Finance Minister Hong Nam-ki said it would be difficult to avoid a full-year economic contraction for 2020 if the rate of coronavirus infection continues to rise.

Algeria approves more measures to ease lockdown

Algerian authorities have said they will carry out further measures to ease a coronavirus lockdown from September 1, including lifting a ban on some cultural activities such as reopening museums and libraries.

Nurseries would also be reopened with 50 percent of their capacity but prohibit the use of air conditioners and access to children by family members.

The new steps will also end a paid leave for pregnant women and those with children under 14 years.

Algeria has already eased restrictions linked to the novel coronavirus, including reopening some businesses, mosques, leisure venues, and beaches.
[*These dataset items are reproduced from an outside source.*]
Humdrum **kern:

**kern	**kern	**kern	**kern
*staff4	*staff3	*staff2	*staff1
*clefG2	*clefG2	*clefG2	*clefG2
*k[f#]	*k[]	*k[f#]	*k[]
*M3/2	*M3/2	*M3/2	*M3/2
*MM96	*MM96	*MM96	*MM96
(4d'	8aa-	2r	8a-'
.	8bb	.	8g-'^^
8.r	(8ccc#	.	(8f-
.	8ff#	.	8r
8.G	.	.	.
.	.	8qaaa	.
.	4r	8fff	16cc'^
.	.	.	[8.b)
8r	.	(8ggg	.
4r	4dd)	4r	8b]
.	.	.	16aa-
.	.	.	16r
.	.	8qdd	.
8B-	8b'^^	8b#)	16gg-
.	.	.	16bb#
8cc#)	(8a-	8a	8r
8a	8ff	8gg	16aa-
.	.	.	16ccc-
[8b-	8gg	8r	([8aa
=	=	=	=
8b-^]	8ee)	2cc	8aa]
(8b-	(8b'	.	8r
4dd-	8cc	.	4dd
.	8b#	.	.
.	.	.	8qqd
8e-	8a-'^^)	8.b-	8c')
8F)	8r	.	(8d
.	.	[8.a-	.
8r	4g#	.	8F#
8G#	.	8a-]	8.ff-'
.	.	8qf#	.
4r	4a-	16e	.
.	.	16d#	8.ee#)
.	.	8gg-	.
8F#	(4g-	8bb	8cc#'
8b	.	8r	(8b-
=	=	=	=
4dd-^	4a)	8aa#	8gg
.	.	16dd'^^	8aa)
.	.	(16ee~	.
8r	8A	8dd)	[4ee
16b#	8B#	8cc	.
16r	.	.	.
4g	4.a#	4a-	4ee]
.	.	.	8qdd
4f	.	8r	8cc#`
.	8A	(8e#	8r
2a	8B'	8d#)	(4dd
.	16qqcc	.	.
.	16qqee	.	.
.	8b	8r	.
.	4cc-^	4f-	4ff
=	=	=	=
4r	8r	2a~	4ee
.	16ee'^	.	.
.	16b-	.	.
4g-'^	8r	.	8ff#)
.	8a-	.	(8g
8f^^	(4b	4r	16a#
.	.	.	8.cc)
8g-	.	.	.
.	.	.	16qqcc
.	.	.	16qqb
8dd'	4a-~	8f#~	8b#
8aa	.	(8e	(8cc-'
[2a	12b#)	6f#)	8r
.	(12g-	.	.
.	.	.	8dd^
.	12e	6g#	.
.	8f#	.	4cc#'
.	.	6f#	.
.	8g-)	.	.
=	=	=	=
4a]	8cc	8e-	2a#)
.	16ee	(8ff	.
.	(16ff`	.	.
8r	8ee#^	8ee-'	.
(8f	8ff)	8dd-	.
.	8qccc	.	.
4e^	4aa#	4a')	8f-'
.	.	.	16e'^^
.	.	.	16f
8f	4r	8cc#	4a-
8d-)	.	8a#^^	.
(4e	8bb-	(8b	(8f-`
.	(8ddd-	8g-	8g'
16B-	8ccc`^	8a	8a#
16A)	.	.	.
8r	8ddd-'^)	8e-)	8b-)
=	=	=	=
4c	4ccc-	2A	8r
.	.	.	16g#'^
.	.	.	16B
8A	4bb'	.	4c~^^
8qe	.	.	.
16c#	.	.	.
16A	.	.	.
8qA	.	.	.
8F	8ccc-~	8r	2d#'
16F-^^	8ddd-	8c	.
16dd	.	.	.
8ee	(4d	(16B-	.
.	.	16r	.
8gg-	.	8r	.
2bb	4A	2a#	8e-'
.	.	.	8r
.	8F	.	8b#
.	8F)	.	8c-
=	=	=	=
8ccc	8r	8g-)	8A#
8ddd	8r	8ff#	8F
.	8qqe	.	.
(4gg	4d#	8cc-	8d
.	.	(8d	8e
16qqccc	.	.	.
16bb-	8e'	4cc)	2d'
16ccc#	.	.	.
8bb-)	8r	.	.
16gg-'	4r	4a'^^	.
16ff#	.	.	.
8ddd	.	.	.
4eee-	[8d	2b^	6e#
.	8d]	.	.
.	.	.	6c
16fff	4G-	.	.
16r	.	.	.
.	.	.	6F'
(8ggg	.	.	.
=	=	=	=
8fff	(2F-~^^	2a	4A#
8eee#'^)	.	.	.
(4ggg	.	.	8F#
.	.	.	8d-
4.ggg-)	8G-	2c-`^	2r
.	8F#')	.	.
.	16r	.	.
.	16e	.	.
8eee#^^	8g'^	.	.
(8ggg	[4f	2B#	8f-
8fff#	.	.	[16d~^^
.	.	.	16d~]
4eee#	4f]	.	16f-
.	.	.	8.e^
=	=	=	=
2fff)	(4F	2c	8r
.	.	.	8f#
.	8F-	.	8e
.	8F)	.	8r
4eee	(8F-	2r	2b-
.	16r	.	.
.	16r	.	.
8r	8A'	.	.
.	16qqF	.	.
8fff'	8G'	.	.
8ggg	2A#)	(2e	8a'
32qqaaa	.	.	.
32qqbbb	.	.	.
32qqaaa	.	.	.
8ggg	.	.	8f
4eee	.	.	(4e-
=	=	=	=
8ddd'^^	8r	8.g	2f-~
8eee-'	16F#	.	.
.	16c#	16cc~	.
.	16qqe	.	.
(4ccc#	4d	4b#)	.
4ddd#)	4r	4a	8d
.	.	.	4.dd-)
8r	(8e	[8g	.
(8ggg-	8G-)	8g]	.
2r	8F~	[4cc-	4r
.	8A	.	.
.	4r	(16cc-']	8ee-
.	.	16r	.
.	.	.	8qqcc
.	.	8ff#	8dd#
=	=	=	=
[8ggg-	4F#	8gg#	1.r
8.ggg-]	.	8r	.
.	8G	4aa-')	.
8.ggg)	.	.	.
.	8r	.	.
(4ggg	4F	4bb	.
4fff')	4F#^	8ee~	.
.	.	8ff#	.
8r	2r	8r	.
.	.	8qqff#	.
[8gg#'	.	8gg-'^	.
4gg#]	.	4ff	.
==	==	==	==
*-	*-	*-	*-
It has so far reported 44,494 infections and 1,510 deaths.

UK schools reopen with pressure on PM Johnson

Schools in England and Wales will finally reopen on Tuesday to all students for a new term after the Covid-19 pandemic forced their closure, leading to cancelled exams and throwing student grades into chaos.

British Prime Minister Boris Johnson had promised to get schools back up and running before the summer break but was forced to shelve those plans, contributing to criticism over how his government has handled education during the crisis.

The Department for Education said that a "system of controls" would be in place to keep pupils and teachers safe, with social distancing maintained whenever possible.

Mexico records 3,719 new cases, 256 more deaths

Mexico has reported 3,719 new confirmed cases of coronavirus infections and 256 additional fatalities, bringing the total in the country to 599,560 cases and 64,414 deaths.

The government said the real number of infected people is likely significantly higher than the confirmed cases.